*** Entries provided ***

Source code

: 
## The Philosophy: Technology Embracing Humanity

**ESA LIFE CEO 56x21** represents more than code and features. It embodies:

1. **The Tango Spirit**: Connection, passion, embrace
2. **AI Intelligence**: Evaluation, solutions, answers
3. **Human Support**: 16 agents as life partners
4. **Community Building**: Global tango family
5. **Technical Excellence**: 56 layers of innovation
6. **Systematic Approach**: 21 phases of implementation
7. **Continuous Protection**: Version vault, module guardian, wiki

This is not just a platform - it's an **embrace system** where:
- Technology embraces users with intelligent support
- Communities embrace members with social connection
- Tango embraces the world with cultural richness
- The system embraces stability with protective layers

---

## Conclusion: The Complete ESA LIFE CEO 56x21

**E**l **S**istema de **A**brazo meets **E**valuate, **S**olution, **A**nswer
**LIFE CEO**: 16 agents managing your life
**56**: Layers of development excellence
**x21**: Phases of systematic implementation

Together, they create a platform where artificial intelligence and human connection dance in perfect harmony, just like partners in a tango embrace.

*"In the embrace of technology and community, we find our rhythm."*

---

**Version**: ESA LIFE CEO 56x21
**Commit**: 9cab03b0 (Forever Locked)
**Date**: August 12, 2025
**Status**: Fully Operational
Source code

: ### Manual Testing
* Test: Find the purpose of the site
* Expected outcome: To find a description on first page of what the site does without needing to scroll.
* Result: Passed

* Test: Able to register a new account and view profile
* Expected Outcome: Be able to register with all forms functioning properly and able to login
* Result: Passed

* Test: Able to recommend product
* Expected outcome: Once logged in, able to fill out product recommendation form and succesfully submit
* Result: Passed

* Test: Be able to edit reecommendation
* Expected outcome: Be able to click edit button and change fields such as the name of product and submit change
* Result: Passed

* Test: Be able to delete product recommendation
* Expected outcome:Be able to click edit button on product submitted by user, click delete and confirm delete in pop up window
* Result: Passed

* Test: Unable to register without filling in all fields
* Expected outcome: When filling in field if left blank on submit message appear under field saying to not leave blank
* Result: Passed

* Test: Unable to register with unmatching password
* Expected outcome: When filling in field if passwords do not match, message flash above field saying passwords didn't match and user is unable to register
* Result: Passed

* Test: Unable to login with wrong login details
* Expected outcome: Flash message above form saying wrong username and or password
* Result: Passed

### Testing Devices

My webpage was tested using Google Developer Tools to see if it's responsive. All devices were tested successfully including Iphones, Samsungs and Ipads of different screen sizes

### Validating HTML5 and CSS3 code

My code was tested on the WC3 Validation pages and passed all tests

*** End of Entries provided ***

Directions: Take the lines above from the one containing "2. **AI Intelligence**: Evaluation, solutions, answers" to the one containing "and succesfully submit" and retype them exactly, both ends included, with nothing added.

Task answer:
2. **AI Intelligence**: Evaluation, solutions, answers
3. **Human Support**: 16 agents as life partners
4. **Community Building**: Global tango family
5. **Technical Excellence**: 56 layers of innovation
6. **Systematic Approach**: 21 phases of implementation
7. **Continuous Protection**: Version vault, module guardian, wiki

This is not just a platform - it's an **embrace system** where:
- Technology embraces users with intelligent support
- Communities embrace members with social connection
- Tango embraces the world with cultural richness
- The system embraces stability with protective layers

---

## Conclusion: The Complete ESA LIFE CEO 56x21

**E**l **S**istema de **A**brazo meets **E**valuate, **S**olution, **A**nswer
**LIFE CEO**: 16 agents managing your life
**56**: Layers of development excellence
**x21**: Phases of systematic implementation

Together, they create a platform where artificial intelligence and human connection dance in perfect harmony, just like partners in a tango embrace.

*"In the embrace of technology and community, we find our rhythm."*

---

**Version**: ESA LIFE CEO 56x21
**Commit**: 9cab03b0 (Forever Locked)
**Date**: August 12, 2025
**Status**: Fully Operational
Source code

: ### Manual Testing
* Test: Find the purpose of the site
* Expected outcome: To find a description on first page of what the site does without needing to scroll.
* Result: Passed

* Test: Able to register a new account and view profile
* Expected Outcome: Be able to register with all forms functioning properly and able to login
* Result: Passed

* Test: Able to recommend product
* Expected outcome: Once logged in, able to fill out product recommendation form and succesfully submit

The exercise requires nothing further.